Our narcissism has long-since been codified into the operational rules of our corporations and nations, and there is little to no chance these can be altered enough to matter in the limited time in which we have to change things. What politician or CEO is going to advocate for the sort of austerity that would make what Greece went through a decade ago look like an ancient Roman orgy in comparison? They’d be immediately thrown out of office, because the people aren’t going to consider abandoning the sweet life they now enjoy just to avoid creating an apocalyptic future. I’m certainly not seeing most people, myself included, taking all the smaller actions that are well within our power to take now, like skipping vacations and not eating fast food.

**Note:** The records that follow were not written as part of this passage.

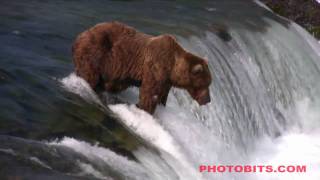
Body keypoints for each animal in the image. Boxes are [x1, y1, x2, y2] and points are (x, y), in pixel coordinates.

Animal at [73, 21, 212, 114]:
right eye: (205, 84)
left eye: (209, 83)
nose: (208, 100)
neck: (173, 67)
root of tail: (81, 34)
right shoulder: (156, 67)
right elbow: (150, 93)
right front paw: (145, 109)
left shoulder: (166, 80)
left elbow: (162, 94)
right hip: (97, 52)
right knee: (89, 74)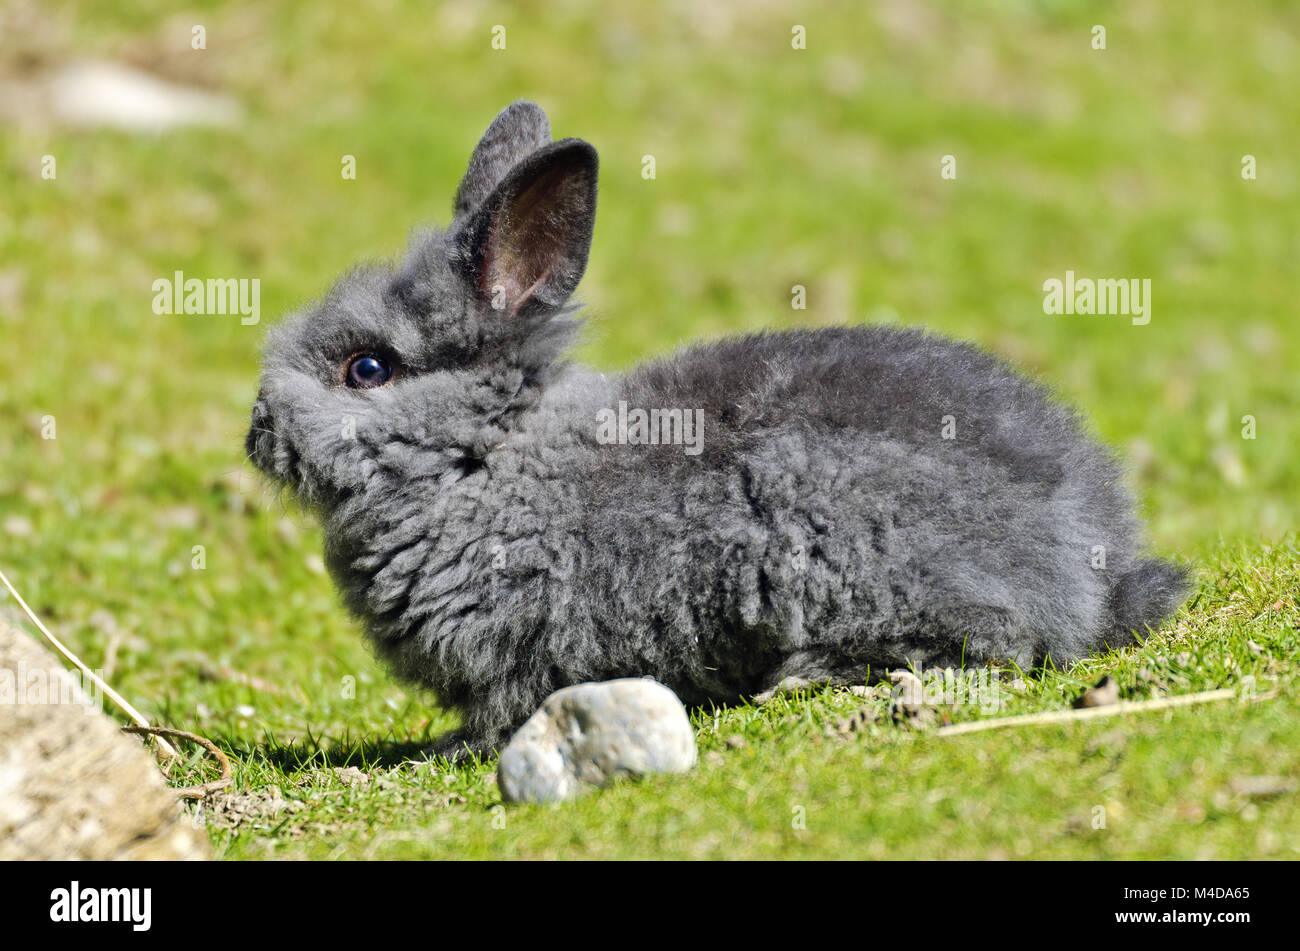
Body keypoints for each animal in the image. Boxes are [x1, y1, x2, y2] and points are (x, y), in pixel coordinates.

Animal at [246, 101, 1189, 755]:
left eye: (367, 369)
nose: (255, 433)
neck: (488, 458)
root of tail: (1093, 563)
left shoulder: (519, 652)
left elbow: (504, 708)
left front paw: (447, 748)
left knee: (998, 638)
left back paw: (808, 675)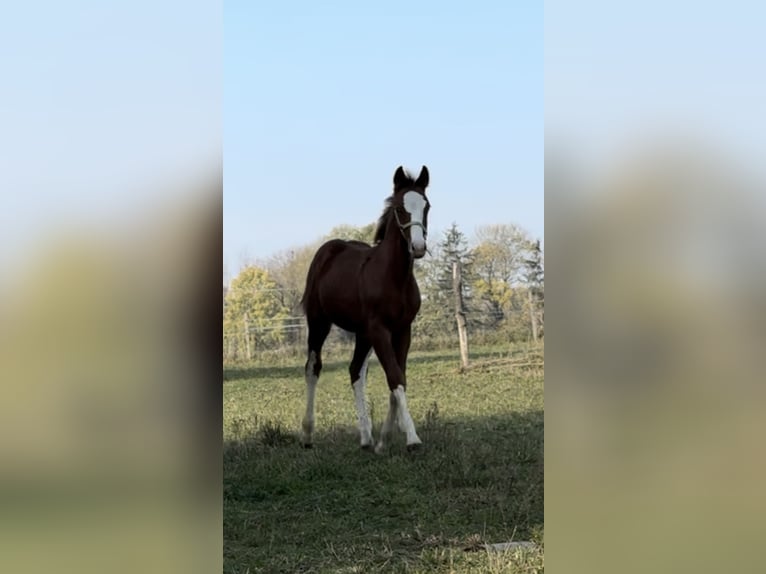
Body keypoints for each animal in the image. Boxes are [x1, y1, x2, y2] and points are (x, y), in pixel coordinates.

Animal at [300, 165, 432, 454]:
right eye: (400, 208)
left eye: (426, 206)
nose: (418, 247)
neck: (394, 277)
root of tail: (328, 249)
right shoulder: (380, 329)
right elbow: (394, 376)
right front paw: (412, 438)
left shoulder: (402, 330)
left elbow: (399, 377)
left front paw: (384, 439)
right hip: (319, 322)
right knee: (313, 368)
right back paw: (307, 434)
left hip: (362, 333)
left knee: (355, 371)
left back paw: (366, 438)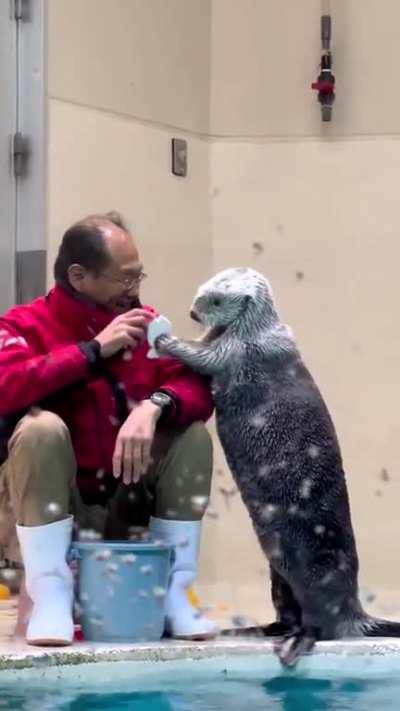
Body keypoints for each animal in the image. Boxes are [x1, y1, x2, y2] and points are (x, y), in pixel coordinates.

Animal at [148, 267, 400, 666]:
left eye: (216, 299)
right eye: (203, 289)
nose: (192, 312)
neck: (257, 330)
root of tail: (355, 612)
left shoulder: (238, 351)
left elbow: (201, 356)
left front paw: (163, 338)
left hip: (311, 576)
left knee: (320, 625)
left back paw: (295, 644)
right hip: (278, 575)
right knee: (287, 611)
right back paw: (254, 630)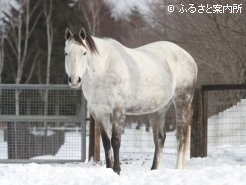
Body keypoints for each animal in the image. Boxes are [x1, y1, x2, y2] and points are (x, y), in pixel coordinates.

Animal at [64, 26, 198, 174]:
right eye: (66, 53)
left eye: (84, 53)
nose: (74, 80)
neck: (104, 69)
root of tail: (188, 57)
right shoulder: (98, 112)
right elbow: (106, 142)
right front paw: (109, 169)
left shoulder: (118, 110)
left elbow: (115, 140)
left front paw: (117, 170)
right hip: (159, 109)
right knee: (160, 138)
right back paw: (153, 169)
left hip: (182, 101)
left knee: (181, 135)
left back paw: (177, 168)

After reading Sandtalk and other books like How to Read Nature, Braiding Sweetgrass, and Sacred Instructions, what makes the Great Lie we’ve told ourselves even sadder to me is our severance from nature is now so complete we no longer understand all that we’ve lost in our pursuit of safety and satiety. Nowadays, we might still feel a brief tingle of wonderment and the sense that we’re part of something much bigger and more awe-inspiring than just ourselves when we look at a beautiful sunset or see the stars on a particularly dark night. But then it’s back to our hermetically sealed homes and workplaces with air-conditioning and refrigerated foods in plastic containers and voraciously using and consuming whatever we want. Come what may, we’re not going to stop living the way we do.

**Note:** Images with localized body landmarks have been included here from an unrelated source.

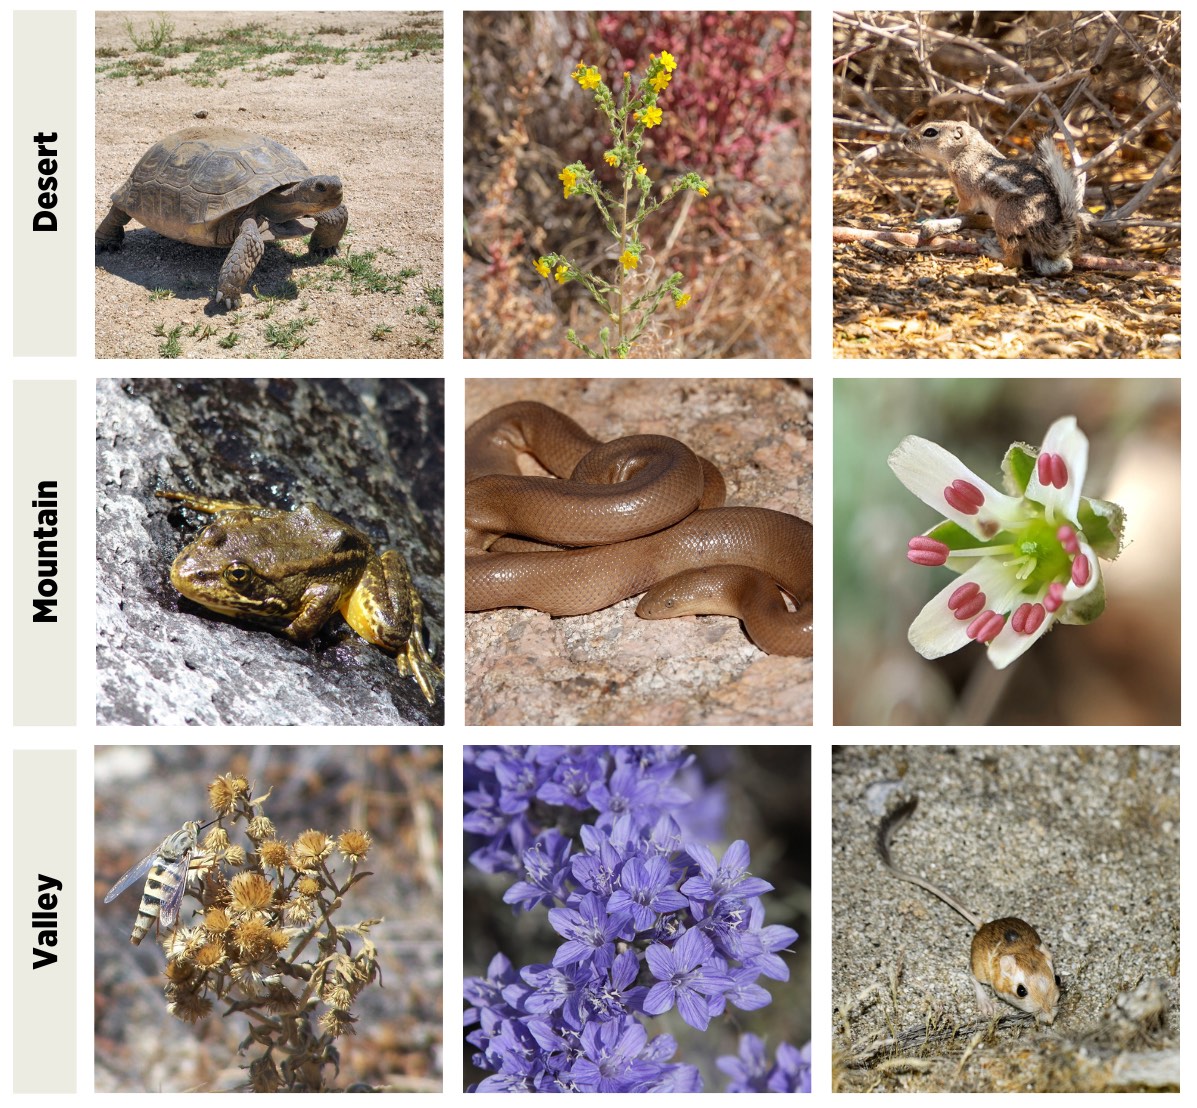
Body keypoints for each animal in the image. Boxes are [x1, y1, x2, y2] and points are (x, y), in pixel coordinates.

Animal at [903, 119, 1090, 276]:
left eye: (930, 132)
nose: (904, 139)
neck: (967, 147)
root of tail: (1057, 230)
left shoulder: (965, 190)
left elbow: (963, 208)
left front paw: (951, 217)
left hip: (1004, 218)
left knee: (1015, 260)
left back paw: (993, 253)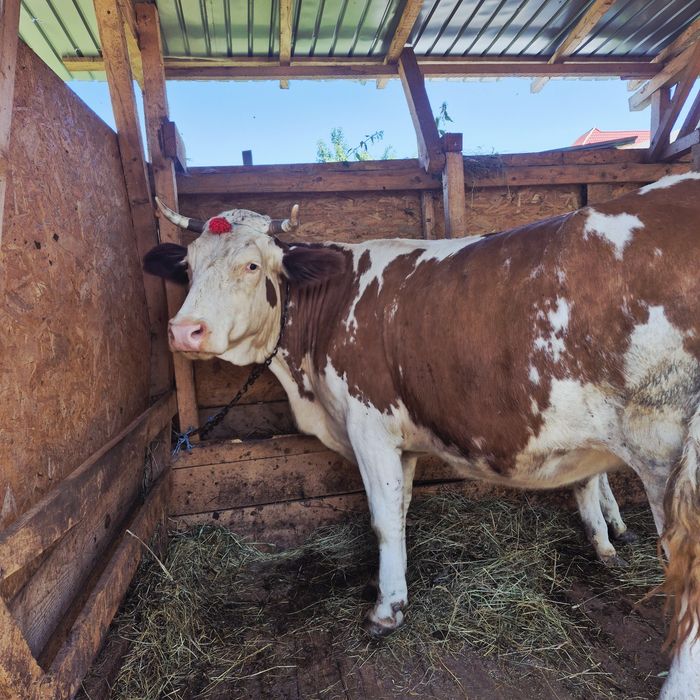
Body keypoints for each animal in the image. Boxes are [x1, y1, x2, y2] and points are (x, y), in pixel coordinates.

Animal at [145, 172, 700, 698]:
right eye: (188, 267)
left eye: (252, 266)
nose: (184, 331)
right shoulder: (401, 440)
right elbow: (401, 508)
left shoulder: (368, 426)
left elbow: (383, 519)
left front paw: (386, 609)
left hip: (666, 456)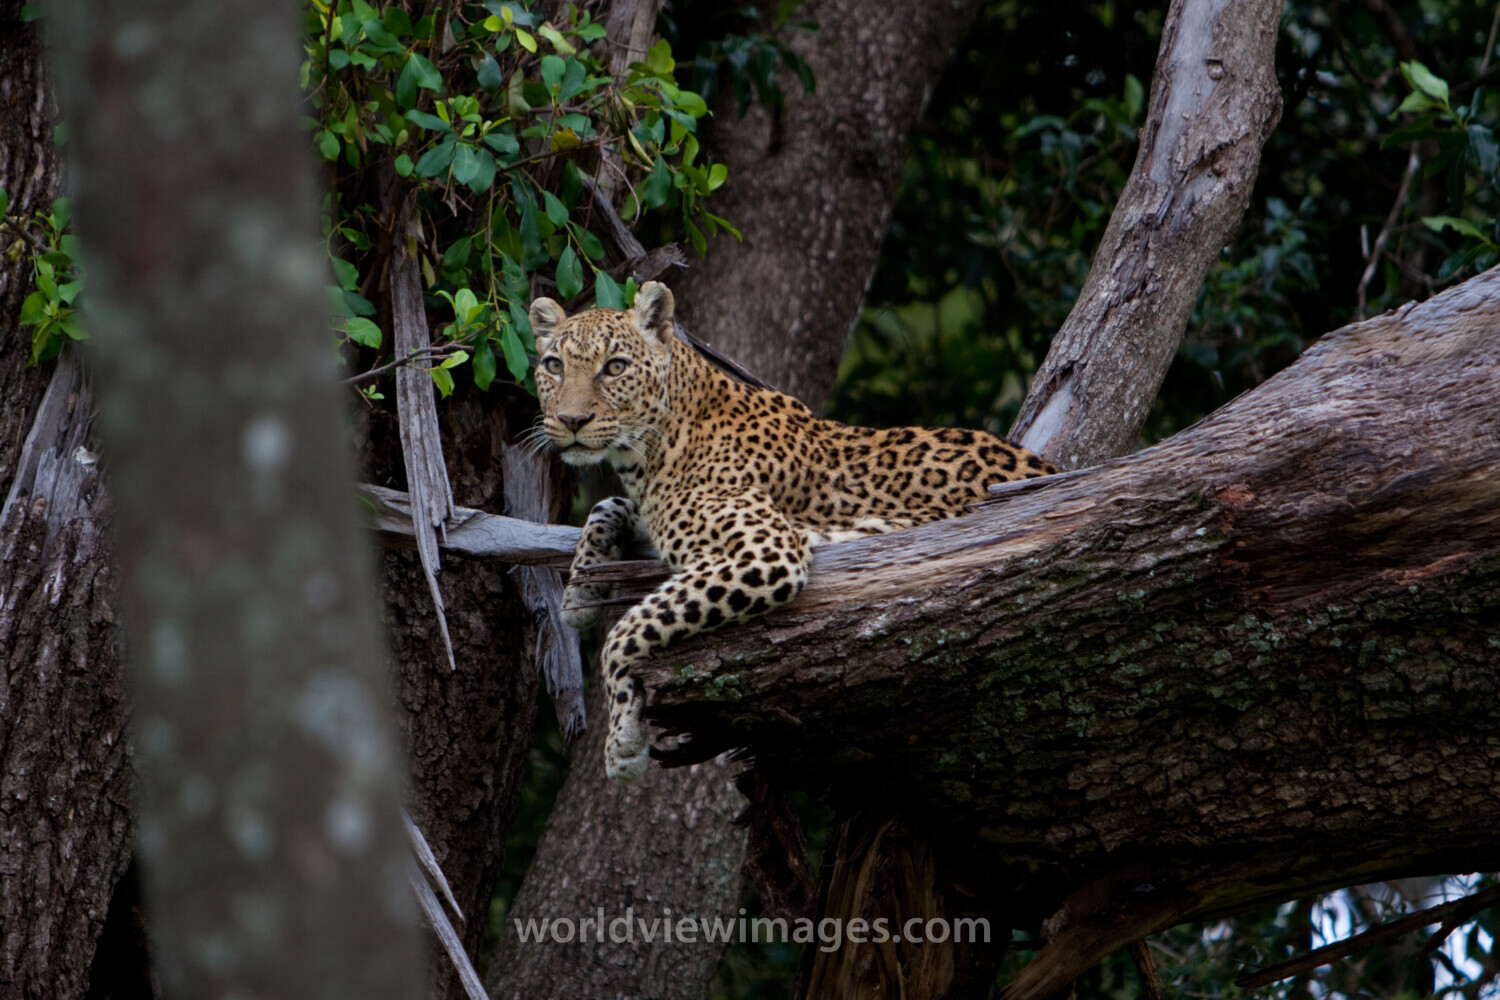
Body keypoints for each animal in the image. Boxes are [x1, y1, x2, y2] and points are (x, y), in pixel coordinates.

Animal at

Because—let’s be honest—we’re all Donald Trump.
Sobering thoughts, John. And sadly quite obvious, like the “elephant in the room” that nobody wants to talk about.
Have you read “Fire Weather” by John Vaillant? I suspect you would appreciate it.
Great post, John. Beautiful writing and insightful comments on the man who would be king.
Wow, great post. Uncannily like the way I see things. Maybe I'm a bit more hopeful that we could, if we choose to do so (which, admittedly, seems unlikely), map out a transition plan to clean, sustainable energy that wouldn't make us have to give up all use of fossil fuels immediately. But it's clear there isn't enough political will to come up with such a plan. Another problem is that there are just to many of us. We could maybe pull it off if there were just 1 or 2 billion of us. But we are many. I have tried very hard to tailor my life to require way fewer resources than I would require if I took advantage of all my financial resources, but it's clear to me that I haven't gone anywhere near far enough. John, your brief description of your third-book-to-be sounds fabulous. I can't wait to read it.